1

I am trying to catch a repeated pattern in my string. The subpattern starts with the beginning of word or ":" and ends with ":" or end of word. I tried findall and search in combination of multiple matching ((subpattern)__(subpattern))+ but was not able what is wrong:

cc = "GT__abc23_1231:TF__XYZ451"

import regex
ma = regex.match("(\b|\:)([a-zA-Z]*)__(.*)(:|\b)", cc)

Expected output:

GT, abc23_1231, TF, XYZ451

I saw a bunch of questions like this, but it did not help.

Community
  • 1
  • 1
Dima Lituiev
  • 12,544
  • 10
  • 41
  • 58
  • In your question code, do you mean `import re`? – Aaron Christiansen May 20 '16 at 19:43
  • 1
    Your requirements are unclear since the regex you tried contains `__` and matches some letters and `.*` matches anything, 0+ occurrences. Could you please precise? BTW, `_` is a word character, there is no `\b` between `T` and `_`. – Wiktor Stribiżew May 20 '16 at 19:44
  • I want to first split on ":", then split on double underscore. I import `regex` as it is recommended in the cited questions. – Dima Lituiev May 20 '16 at 20:05

2 Answers2

2

It seems you can use

(?:[^_:]|(?<!_)_(?!_))+

See the regex demo

Pattern details:

  • (?:[^_:]|(?<!_)_(?!_))+ - 1 or more sequences of:
    • [^_:] - any character but _ and :
    • (?<!_)_(?!_) - a single _ not enclosed with other _s

Python demo with re based solution:

import re
p = re.compile(r'(?:[^_:]|(?<!_)_(?!_))+')
s = "GT__abc23_1231:TF__XYZ451"
print(p.findall(s))
# => ['GT', 'abc23_1231', 'TF', 'XYZ451']

If the first character is always not a : and _, you may use an unrolled regex like:

r'[^_:]+(?:_(?!_)[^_:]*)*'

It won't match the values that start with single _ though (so, an unrolled regex is safer).

Wiktor Stribiżew
  • 607,720
  • 39
  • 448
  • 563
2

Use the smallest common denominator in "starts and ends with a : or a word-boundary", that is the word-boundary (your substrings are composed with word characters):

>>> import re
>>> cc = "GT__abc23_1231:TF__XYZ451"
>>> re.findall(r'\b([A-Za-z]+)__(\w+)', cc)
[['GT', 'abc23_1231'], ['TF', 'XYZ451']]

Testing if there are : around is useless.
(Note: no need to add a \b after \w+, since the quantifier is greedy, the word-boundary becomes implicit.)


[EDIT]

According to your comment: "I want to first split on ":", then split on double underscore.", perhaps you dont need regex at all:

>>> [x.split('__') for x in cc.split(':')]
[['GT', 'abc23_1231'], ['TF', 'XYZ451']]
Casimir et Hippolyte
  • 88,009
  • 5
  • 94
  • 125

Extracted information:
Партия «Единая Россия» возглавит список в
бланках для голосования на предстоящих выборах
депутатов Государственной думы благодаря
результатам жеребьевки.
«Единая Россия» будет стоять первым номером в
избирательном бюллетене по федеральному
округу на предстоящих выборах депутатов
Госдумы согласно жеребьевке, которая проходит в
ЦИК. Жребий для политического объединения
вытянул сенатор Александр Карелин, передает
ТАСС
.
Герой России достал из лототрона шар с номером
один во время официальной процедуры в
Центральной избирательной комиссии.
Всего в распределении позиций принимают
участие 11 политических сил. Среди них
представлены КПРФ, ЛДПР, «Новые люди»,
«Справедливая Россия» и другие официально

Task instructions:
(a) Return, word for word, the part of the regex thread starting with "Use the smallest" and going on through "around is useless.".
(b) Summarize the regex thread in three sentences.

Your written answers:
(a)
Use the smallest common denominator in "starts and ends with a : or a word-boundary", that is the word-boundary (your substrings are composed with word characters):

>>> import re
>>> cc = "GT__abc23_1231:TF__XYZ451"
>>> re.findall(r'\b([A-Za-z]+)__(\w+)', cc)
[['GT', 'abc23_1231'], ['TF', 'XYZ451']]

Testing if there are : around is useless.

(b) A user wants to pull GT, abc23_1231, TF and XYZ451 out of the string "GT__abc23_1231:TF__XYZ451", where parts are separated by ":" and by double underscores. One answer gives a pattern that matches one or more characters other than "_" and ":" or single underscores not next to other underscores, and shows it with re.findall. Another answer matches a word boundary, letters, a double underscore and word characters, then notes that splitting on ":" and then on "__" needs no regex at all.